TASK INSTRUCTIONS: When you answer, restate the entries below without altering anything.

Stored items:
──────────────────────────────

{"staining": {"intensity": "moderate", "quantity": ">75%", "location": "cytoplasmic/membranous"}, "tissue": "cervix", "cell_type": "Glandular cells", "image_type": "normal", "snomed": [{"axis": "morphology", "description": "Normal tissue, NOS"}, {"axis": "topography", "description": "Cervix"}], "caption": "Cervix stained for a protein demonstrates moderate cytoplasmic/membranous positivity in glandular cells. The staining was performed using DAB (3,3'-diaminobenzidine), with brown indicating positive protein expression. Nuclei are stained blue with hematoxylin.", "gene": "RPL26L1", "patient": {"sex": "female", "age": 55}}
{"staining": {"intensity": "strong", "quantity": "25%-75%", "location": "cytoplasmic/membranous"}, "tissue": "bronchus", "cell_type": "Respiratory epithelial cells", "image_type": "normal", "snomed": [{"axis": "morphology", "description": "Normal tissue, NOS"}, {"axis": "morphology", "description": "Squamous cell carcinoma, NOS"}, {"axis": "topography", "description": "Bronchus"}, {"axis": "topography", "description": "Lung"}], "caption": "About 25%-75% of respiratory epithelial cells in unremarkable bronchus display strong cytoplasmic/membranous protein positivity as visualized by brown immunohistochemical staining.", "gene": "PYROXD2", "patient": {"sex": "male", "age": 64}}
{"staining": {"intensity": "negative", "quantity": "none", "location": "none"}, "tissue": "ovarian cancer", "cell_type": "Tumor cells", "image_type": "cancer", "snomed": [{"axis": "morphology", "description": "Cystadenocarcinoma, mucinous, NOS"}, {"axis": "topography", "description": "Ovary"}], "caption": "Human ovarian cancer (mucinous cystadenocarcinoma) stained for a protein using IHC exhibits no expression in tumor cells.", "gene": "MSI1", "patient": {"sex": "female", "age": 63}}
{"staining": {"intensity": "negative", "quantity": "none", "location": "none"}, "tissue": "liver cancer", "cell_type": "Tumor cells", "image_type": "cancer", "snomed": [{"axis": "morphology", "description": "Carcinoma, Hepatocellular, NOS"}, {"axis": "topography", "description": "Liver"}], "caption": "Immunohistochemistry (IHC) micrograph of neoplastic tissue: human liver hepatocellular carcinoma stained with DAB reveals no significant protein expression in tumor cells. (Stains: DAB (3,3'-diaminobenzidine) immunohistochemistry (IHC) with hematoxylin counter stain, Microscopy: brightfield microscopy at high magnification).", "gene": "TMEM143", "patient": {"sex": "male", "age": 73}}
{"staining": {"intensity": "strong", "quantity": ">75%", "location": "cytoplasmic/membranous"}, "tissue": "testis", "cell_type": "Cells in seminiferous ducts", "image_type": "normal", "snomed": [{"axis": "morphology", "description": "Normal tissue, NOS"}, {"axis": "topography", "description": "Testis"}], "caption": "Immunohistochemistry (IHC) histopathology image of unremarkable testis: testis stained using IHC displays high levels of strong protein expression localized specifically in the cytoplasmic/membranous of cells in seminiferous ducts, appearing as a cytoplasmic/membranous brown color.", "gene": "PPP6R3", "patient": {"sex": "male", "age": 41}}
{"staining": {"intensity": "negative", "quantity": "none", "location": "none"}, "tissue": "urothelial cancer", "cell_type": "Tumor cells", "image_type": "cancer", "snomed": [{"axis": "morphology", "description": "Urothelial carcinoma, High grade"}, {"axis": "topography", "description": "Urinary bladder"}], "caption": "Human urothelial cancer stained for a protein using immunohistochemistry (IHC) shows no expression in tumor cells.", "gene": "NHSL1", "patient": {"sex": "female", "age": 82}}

──────────────────────────────

WRITTEN REPLY:
{"staining": {"intensity": "moderate", "quantity": ">75%", "location": "cytoplasmic/membranous"}, "tissue": "cervix", "cell_type": "Glandular cells", "image_type": "normal", "snomed": [{"axis": "morphology", "description": "Normal tissue, NOS"}, {"axis": "topography", "description": "Cervix"}], "caption": "Cervix stained for a protein demonstrates moderate cytoplasmic/membranous positivity in glandular cells. The staining was performed using DAB (3,3'-diaminobenzidine), with brown indicating positive protein expression. Nuclei are stained blue with hematoxylin.", "gene": "RPL26L1", "patient": {"sex": "female", "age": 55}}
{"staining": {"intensity": "strong", "quantity": "25%-75%", "location": "cytoplasmic/membranous"}, "tissue": "bronchus", "cell_type": "Respiratory epithelial cells", "image_type": "normal", "snomed": [{"axis": "morphology", "description": "Normal tissue, NOS"}, {"axis": "morphology", "description": "Squamous cell carcinoma, NOS"}, {"axis": "topography", "description": "Bronchus"}, {"axis": "topography", "description": "Lung"}], "caption": "About 25%-75% of respiratory epithelial cells in unremarkable bronchus display strong cytoplasmic/membranous protein positivity as visualized by brown immunohistochemical staining.", "gene": "PYROXD2", "patient": {"sex": "male", "age": 64}}
{"staining": {"intensity": "negative", "quantity": "none", "location": "none"}, "tissue": "ovarian cancer", "cell_type": "Tumor cells", "image_type": "cancer", "snomed": [{"axis": "morphology", "description": "Cystadenocarcinoma, mucinous, NOS"}, {"axis": "topography", "description": "Ovary"}], "caption": "Human ovarian cancer (mucinous cystadenocarcinoma) stained for a protein using IHC exhibits no expression in tumor cells.", "gene": "MSI1", "patient": {"sex": "female", "age": 63}}
{"staining": {"intensity": "negative", "quantity": "none", "location": "none"}, "tissue": "liver cancer", "cell_type": "Tumor cells", "image_type": "cancer", "snomed": [{"axis": "morphology", "description": "Carcinoma, Hepatocellular, NOS"}, {"axis": "topography", "description": "Liver"}], "caption": "Immunohistochemistry (IHC) micrograph of neoplastic tissue: human liver hepatocellular carcinoma stained with DAB reveals no significant protein expression in tumor cells. (Stains: DAB (3,3'-diaminobenzidine) immunohistochemistry (IHC) with hematoxylin counter stain, Microscopy: brightfield microscopy at high magnification).", "gene": "TMEM143", "patient": {"sex": "male", "age": 73}}
{"staining": {"intensity": "strong", "quantity": ">75%", "location": "cytoplasmic/membranous"}, "tissue": "testis", "cell_type": "Cells in seminiferous ducts", "image_type": "normal", "snomed": [{"axis": "morphology", "description": "Normal tissue, NOS"}, {"axis": "topography", "description": "Testis"}], "caption": "Immunohistochemistry (IHC) histopathology image of unremarkable testis: testis stained using IHC displays high levels of strong protein expression localized specifically in the cytoplasmic/membranous of cells in seminiferous ducts, appearing as a cytoplasmic/membranous brown color.", "gene": "PPP6R3", "patient": {"sex": "male", "age": 41}}
{"staining": {"intensity": "negative", "quantity": "none", "location": "none"}, "tissue": "urothelial cancer", "cell_type": "Tumor cells", "image_type": "cancer", "snomed": [{"axis": "morphology", "description": "Urothelial carcinoma, High grade"}, {"axis": "topography", "description": "Urinary bladder"}], "caption": "Human urothelial cancer stained for a protein using immunohistochemistry (IHC) shows no expression in tumor cells.", "gene": "NHSL1", "patient": {"sex": "female", "age": 82}}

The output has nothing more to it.